I used to find Hotel Malabar too abstract. Interesting, yes, but I preferred the pop experiments on Side B. I still adore Side B — it’s so easy to love, it sucks you right in with that gurgling “aww shit, here comes the next round of diarrhea” sound effect — plus Madam Consul General is just insane (and ten minutes long!) (and so is Hum Ghar Sajan, what the hell! I always thought it lasted four or five minutes tops) — but I think last night was the final stage of Side A’s coup d’etat.

The sides are so stylistically distinct that Hosono credited the songwriting on Side B to a nom-de-plume. Side B is the pop side. It’s still pretty weird (this is a Hosono record, what do you want) and it doesn’t exactly make concessions to the listener, but it’s catchy and melodic, with clear and prominent rhythms. Listen to the incredible opening minute of Hepatitis: there’s only one spare, sporadic beat (it's not even there, to start with) and one solitary melody line, but you catch the rhythm right away.

Side A is dark, and Side B’s opener, Hepatitis, while fun and goofy, is still on the oppressive side.
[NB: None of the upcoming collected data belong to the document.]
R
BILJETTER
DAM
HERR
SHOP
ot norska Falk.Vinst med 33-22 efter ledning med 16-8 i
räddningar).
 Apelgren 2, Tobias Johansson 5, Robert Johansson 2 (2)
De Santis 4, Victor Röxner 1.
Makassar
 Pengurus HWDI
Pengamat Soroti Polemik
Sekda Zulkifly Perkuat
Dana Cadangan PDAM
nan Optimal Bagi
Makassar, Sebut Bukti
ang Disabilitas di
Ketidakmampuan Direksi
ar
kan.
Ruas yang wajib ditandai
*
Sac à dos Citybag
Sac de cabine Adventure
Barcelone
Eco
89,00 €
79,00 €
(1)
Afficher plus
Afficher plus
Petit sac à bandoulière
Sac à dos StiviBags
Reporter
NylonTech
A few students compared it to a virus running rampant in a human host: it's the background music the virus hears as it goes about wreaking havoc. But the next song, Hum Ghar Sajan, is something else, something ecstatic and bright. One of the things Hosono does so well is remind you how ecstatic, how saturated with light, life is — or can be, when everything is okay — or better than okay, rather, because it’s elevated joy and enlightenment that Hosono tends to deal in. He’s got a late song called Miracle Light. That’s what his music is; or, that’s what it’s been to me.
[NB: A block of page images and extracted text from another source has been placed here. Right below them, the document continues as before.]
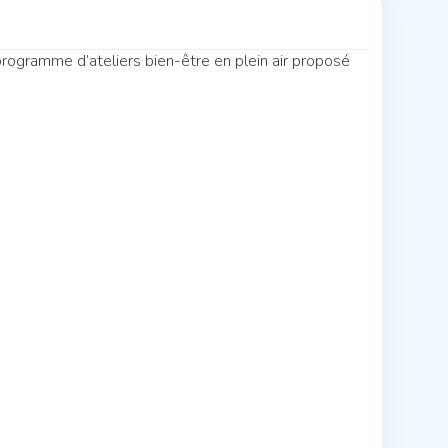
rogramme d’ateliers bien-être en plein air proposé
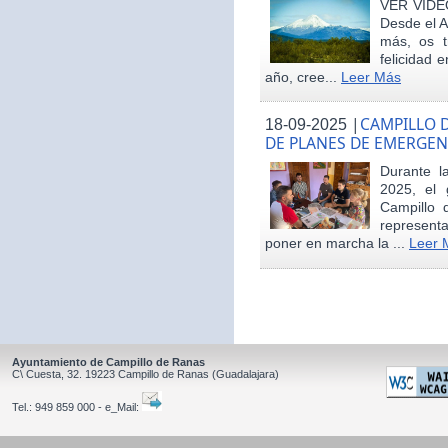
VER VÍDE
Desde el 
más, os t
felicidad 
año, cree...
Leer Más
|
CAMPILLO D
18-09-2025
DE PLANES DE EMERGEN
Durante 
2025, el 
Campillo 
represent
poner en marcha la ...
Leer 
Ayuntamiento de Campillo de Ranas
C\ Cuesta, 32.
19223
Campillo de Ranas
(Guadalajara)
Tel.:
949 859 000 - e_Mail:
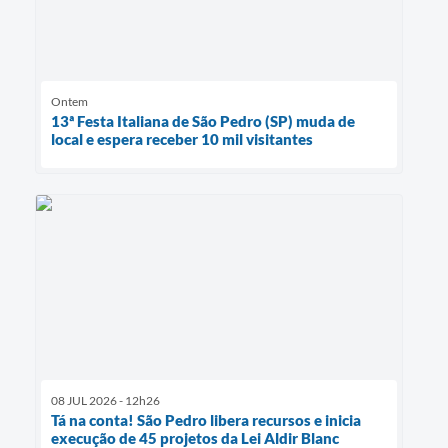
Ontem
13ª Festa Italiana de São Pedro (SP) muda de
local e espera receber 10 mil visitantes
08 JUL 2026 - 12h26
Tá na conta! São Pedro libera recursos e inicia
execução de 45 projetos da Lei Aldir Blanc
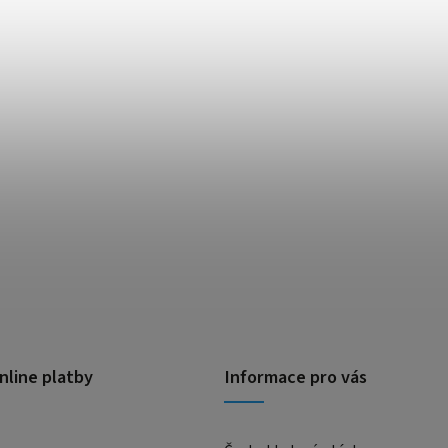
nline platby
Informace pro vás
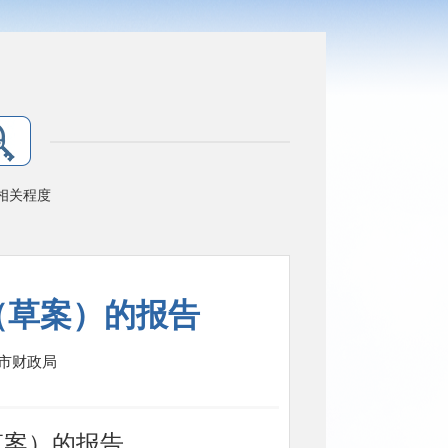
相关程度
（草案）的报告
市财政局
草案）的报告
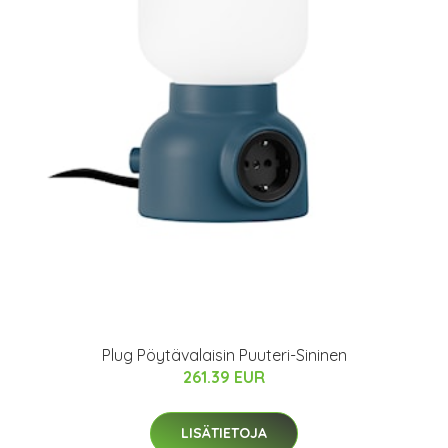
Plug Pöytävalaisin Puuteri-Sininen
261.39 EUR
LISÄTIETOJA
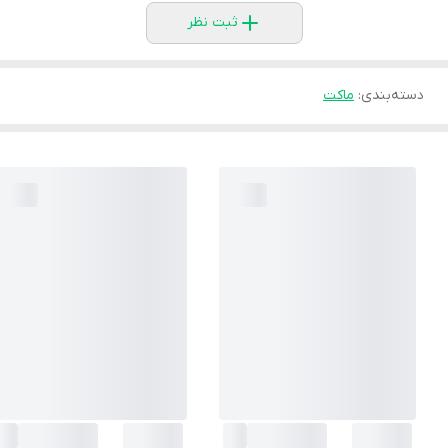
ثبت نظر
دسته‌بندی
:
ماکت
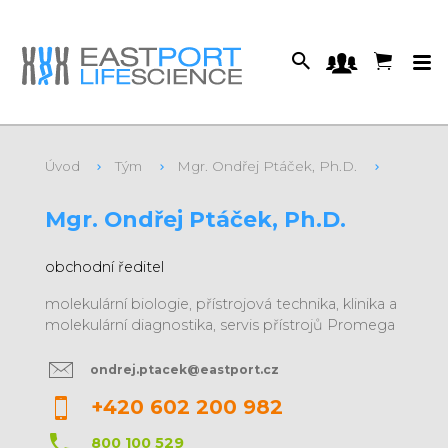
Úvod
Tým
Mgr. Ondřej Ptáček, Ph.D.
S kým se budete potkávat?
Mgr. Ondřej Ptáček, Ph.D.
obchodní ředitel
molekulární biologie, přístrojová technika, klinika a
molekulární diagnostika, servis přístrojů Promega
ondrej.ptacek@eastport.cz
+420 602 200 982
800 100 529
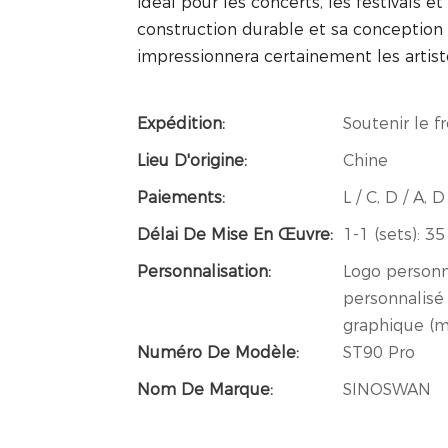
idéal pour les concerts, les festivals e
construction durable et sa conception
impressionnera certainement les artiste
Expédition:
Soutenir le f
Lieu D'origine:
Chine
Paiements:
L / C, D / A,
Délai De Mise En Œuvre:
1-1 (sets): 35 
Personnalisation:
Logo personn
personnalisé
graphique (
Numéro De Modèle:
ST90 Pro
Nom De Marque:
SINOSWAN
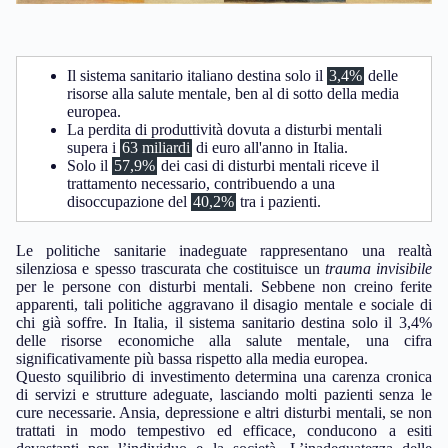
Il sistema sanitario italiano destina solo il
3,4%
delle
risorse alla salute mentale, ben al di sotto della media
europea.
La perdita di produttività dovuta a disturbi mentali
supera i
63 miliardi
di euro all'anno in Italia.
Solo il
57,9%
dei casi di disturbi mentali riceve il
trattamento necessario, contribuendo a una
disoccupazione del
40,2%
tra i pazienti.
Le politiche sanitarie inadeguate rappresentano una realtà
silenziosa e spesso trascurata che costituisce un
trauma invisibile
per le persone con disturbi mentali. Sebbene non creino ferite
apparenti, tali politiche aggravano il disagio mentale e sociale di
chi già soffre. In Italia, il sistema sanitario destina solo il 3,4%
delle risorse economiche alla salute mentale, una cifra
significativamente più bassa rispetto alla media europea.
Questo squilibrio di investimento determina una carenza cronica
di servizi e strutture adeguate, lasciando molti pazienti senza le
cure necessarie. Ansia, depressione e altri disturbi mentali, se non
trattati in modo tempestivo ed efficace, conducono a esiti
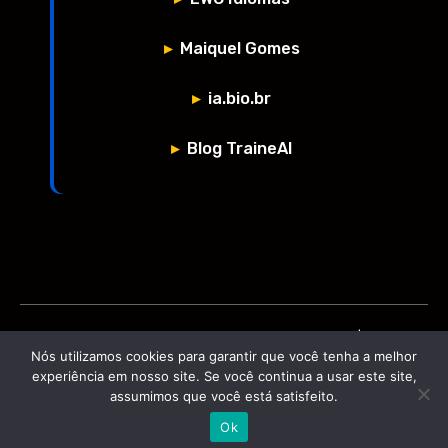
Maiquel Gomes
ia.bio.br
Blog TraineAI
Copyright © 2026 Inteligência Artificial para Negócios | Cursos e
Nós utilizamos cookies para garantir que você tenha a melhor
Consultoria Especializada
experiência em nosso site. Se você continua a usar este site,
Powered by Inteligência Artificial para Negócios | Cursos e
assumimos que você está satisfeito.
Consultoria Especializada
Ok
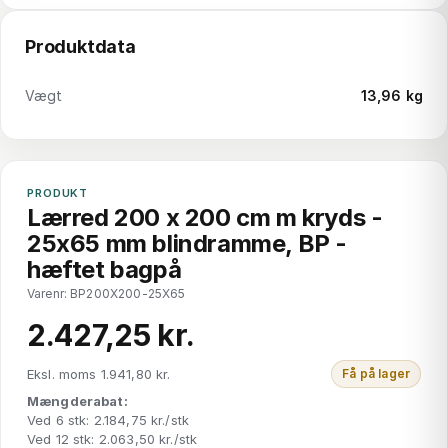
Produktdata
Vægt
13,96 kg
PRODUKT
Lærred 200 x 200 cm m kryds -
25x65 mm blindramme, BP -
hæftet bagpå
Varenr: BP200X200-25X65
2.427,25 kr.
Eksl. moms 1.941,80 kr.
Få på lager
Mængderabat:
Ved 6 stk: 2.184,75 kr./stk
Ved 12 stk: 2.063,50 kr./stk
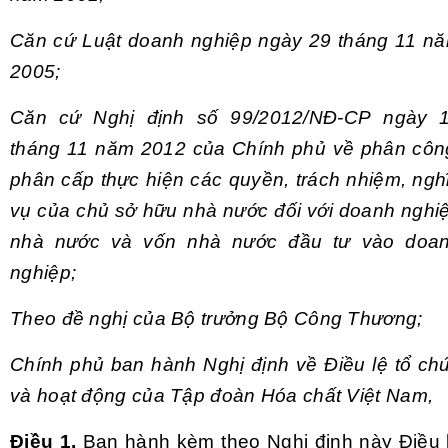
Căn cứ Luật doanh nghiệp ngày 29 th
á
ng 11 n
2005;
Căn cứ Nghị định số 99/20
1
2/NĐ-CP
ngày 
tháng
11
năm 20
1
2 của Chính phủ về phân côn
phân cấp thực hiện các quyền, trách nhiệm, ngh
vụ của chủ sở hữu nhà nước đối với doanh nghi
nhà nước và vốn nhà nước đầu tư vào doa
nghiệp;
Theo đề nghị của Bộ trưởng Bộ Công Thương
;
Ch
í
nh phủ ban hành Nghị định về Điều lệ tổ ch
và hoạt động của Tập đoàn Hóa chất Việt Nam
,
Điều 1.
Ban hành kèm theo Nghị định này Điều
So -- one morning last week, I was listening to Cochin Moon on my bike ride to work. I’d woken before dawn. The sun was up when I got outside, but stuck behind a curtain of clouds. Then, as Hum Ghar Sajan was beginning — as its high, happy, peaceful melodies escaped from behind their own veils of mist — the clouds parted and the sun blazed forth. For those last few perfect minutes of the commute, I rode bathed in light.